SOUTH AFRICA – South African Food Innovation Laboratory at the University of the Free State (UFS) has introduced a new line of affordable, protein-rich soy-based dairy alternatives.

This initiative is part of a community project spearheaded by Prof Wilna Oldewage-Theron, a Nutrition Professor at Texas Tech University (USA), and Dr Brandon van Rooyen, a researcher at the UFS Department of Sustainable Food Systems and Development.

The project aims to alleviate food insecurity in the country by producing a range of economically feasible, high-protein snacks and dairy alternatives using soybeans.

“We have successfully developed low-cost, commercially viable, high-protein flavored soymilk drinks in a variety of exciting flavors: strawberry, banana, and vanilla,” Dr Van Rooyen said.

“Additionally, we developed a range of yogurt from soymilk, featuring flavors such as berry and banana, which contain real fruit.”

Rooyen explained that during the extraction of soymilk from soybeans, a fibrous byproduct called ‘okara’ rich in protein and other nutrients is produced and typically discarded and was utilized to form the dough for making ‘vetkoek’ and a variety of savory biscuits.

Since its inception in early 2023, the lab has developed a variety of high-protein plant-based products, including soya sausages and mince.

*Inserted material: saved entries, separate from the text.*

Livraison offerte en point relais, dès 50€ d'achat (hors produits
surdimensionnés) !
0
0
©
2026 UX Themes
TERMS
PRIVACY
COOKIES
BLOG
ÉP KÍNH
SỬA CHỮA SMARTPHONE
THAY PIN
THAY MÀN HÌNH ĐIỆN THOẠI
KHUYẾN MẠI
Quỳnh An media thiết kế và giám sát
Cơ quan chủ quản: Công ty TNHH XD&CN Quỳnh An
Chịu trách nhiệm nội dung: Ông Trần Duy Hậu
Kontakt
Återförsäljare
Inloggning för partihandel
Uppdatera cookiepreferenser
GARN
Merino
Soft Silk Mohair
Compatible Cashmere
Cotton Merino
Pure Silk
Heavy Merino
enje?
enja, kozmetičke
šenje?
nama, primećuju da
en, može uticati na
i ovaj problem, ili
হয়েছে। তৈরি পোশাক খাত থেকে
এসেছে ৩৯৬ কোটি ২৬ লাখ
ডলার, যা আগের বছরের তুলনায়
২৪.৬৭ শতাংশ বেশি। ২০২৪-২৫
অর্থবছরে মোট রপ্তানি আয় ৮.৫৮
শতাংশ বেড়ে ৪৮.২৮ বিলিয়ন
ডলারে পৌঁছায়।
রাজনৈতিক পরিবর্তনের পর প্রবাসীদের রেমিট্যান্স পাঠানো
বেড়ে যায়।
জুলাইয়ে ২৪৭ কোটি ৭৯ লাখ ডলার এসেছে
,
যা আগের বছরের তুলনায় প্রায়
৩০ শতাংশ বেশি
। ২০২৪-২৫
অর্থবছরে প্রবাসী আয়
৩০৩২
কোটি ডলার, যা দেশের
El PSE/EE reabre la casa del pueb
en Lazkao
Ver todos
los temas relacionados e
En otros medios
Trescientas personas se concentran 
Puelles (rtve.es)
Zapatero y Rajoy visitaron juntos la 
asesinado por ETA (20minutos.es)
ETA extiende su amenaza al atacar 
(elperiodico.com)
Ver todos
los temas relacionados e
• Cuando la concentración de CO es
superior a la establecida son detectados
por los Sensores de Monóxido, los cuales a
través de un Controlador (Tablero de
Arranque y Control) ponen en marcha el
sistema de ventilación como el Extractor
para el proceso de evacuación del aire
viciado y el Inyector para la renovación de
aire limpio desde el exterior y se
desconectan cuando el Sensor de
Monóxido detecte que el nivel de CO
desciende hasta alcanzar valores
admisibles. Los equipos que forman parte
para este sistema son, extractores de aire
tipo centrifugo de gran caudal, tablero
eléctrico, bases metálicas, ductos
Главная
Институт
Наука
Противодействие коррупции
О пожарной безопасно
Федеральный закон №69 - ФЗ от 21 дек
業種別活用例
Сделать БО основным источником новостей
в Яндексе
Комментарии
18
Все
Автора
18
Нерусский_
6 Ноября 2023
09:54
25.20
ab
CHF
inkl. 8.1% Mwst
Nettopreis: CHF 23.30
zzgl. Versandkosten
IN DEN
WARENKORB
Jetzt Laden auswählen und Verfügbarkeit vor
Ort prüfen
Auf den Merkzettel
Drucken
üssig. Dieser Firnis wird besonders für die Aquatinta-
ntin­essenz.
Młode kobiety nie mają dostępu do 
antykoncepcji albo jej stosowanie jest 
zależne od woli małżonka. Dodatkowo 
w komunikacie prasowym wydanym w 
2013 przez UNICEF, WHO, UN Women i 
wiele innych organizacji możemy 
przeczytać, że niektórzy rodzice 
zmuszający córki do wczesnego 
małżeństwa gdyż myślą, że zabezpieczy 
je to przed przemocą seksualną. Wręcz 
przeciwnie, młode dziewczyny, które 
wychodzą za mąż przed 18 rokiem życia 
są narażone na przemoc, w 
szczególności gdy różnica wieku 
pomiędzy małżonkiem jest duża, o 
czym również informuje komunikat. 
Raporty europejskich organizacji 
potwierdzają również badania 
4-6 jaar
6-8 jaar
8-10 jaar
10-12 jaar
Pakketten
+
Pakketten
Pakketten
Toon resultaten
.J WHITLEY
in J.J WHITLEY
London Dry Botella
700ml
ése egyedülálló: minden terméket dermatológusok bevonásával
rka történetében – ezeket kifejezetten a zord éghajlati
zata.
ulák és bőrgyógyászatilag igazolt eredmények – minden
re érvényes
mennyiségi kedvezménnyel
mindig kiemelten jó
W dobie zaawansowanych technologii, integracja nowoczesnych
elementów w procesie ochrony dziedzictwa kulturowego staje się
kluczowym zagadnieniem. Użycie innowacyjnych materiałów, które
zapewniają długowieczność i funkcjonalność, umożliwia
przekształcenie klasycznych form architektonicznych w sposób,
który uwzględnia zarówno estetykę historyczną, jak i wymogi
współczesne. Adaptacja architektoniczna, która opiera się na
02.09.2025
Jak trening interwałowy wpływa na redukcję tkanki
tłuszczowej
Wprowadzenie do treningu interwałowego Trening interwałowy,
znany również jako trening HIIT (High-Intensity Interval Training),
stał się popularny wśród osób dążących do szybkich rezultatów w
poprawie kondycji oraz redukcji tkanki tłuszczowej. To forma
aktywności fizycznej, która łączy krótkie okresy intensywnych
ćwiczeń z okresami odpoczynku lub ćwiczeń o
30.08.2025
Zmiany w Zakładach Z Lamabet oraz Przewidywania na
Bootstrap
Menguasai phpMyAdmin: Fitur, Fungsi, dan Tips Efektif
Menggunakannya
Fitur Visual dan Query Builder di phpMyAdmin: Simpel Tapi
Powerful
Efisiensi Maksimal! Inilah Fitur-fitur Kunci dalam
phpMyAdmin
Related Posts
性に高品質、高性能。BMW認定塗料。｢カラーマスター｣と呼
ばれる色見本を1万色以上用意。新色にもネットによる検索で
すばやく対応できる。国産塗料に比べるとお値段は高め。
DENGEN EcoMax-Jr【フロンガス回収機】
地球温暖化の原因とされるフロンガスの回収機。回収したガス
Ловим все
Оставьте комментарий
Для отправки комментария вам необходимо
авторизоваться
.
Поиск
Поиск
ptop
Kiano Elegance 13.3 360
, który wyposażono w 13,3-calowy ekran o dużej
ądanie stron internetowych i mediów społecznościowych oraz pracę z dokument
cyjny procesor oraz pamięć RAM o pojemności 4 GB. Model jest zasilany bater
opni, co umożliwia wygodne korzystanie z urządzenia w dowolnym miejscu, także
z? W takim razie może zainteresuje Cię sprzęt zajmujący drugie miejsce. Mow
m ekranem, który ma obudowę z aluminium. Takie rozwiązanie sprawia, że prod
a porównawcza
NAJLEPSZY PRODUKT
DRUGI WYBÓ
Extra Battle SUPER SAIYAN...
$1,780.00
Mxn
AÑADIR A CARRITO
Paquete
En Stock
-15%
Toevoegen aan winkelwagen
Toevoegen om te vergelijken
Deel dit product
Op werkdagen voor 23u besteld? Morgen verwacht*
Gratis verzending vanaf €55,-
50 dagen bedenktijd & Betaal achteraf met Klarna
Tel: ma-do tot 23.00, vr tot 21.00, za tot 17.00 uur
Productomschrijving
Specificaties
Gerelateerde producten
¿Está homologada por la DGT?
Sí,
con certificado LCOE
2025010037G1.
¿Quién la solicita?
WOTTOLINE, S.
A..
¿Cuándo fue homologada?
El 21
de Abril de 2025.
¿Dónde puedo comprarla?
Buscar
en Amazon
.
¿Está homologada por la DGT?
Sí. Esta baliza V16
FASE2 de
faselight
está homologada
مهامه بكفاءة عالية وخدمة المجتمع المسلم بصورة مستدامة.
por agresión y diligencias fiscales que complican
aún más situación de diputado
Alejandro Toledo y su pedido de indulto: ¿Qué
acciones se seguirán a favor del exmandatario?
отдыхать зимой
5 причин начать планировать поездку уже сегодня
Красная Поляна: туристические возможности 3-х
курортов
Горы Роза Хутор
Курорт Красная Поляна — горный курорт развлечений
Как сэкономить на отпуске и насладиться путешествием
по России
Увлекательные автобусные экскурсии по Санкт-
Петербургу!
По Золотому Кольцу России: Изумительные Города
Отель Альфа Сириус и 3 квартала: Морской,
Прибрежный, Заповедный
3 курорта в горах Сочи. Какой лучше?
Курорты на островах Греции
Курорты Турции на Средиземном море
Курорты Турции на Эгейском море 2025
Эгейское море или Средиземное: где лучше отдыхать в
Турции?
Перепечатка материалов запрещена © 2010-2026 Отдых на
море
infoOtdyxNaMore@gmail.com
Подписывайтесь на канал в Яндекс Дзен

They have also introduced healthy snack options such as roasted soya nuts, which serve as high-protein alternatives to peanuts.

This year (2024), we took the project further. During one of our community engagement projects at the ‘Best is Good Enough Academy’ school in the Vaal, we noticed a need to develop soymilk-derived products,” Dr Van Rooyen added.

The communities actively sought new and exciting products made from the inexpensive  soymilk they could easily produce.”

He highlighted the nutritional advantages of soybeans used to produce soymilk, noting that they are naturally cholesterol-free and high in protein.

“Soy protein is particularly beneficial as it contains all essential amino acids necessary for human growth and development, often unavailable from other plant sources in the same quantities.”

He further explains that essential amino acids are the building blocks for muscles and body development. “In low-income communities, there is often a clear lack of protein due to limited access and high costs.

These products will be crucial in addressing the nutritional needs of the communities. Additionally, over-nutrition – characterized by the consumption of high-energy, low-nutrient foods – is prevalent, leading to health issues such as high blood pressure and insulin resistance, even in young children.

The project, funded by UFS and the Oil & Protein Seeds Development Trust (OPDT), aims to promote small, medium, and micro-sized enterprises in low-income communities.

The project uplifts communities financially by training and educating them on the benefits of soy as a food source and how to process it into income-generating products. It provides access to affordable and nutritious food choices.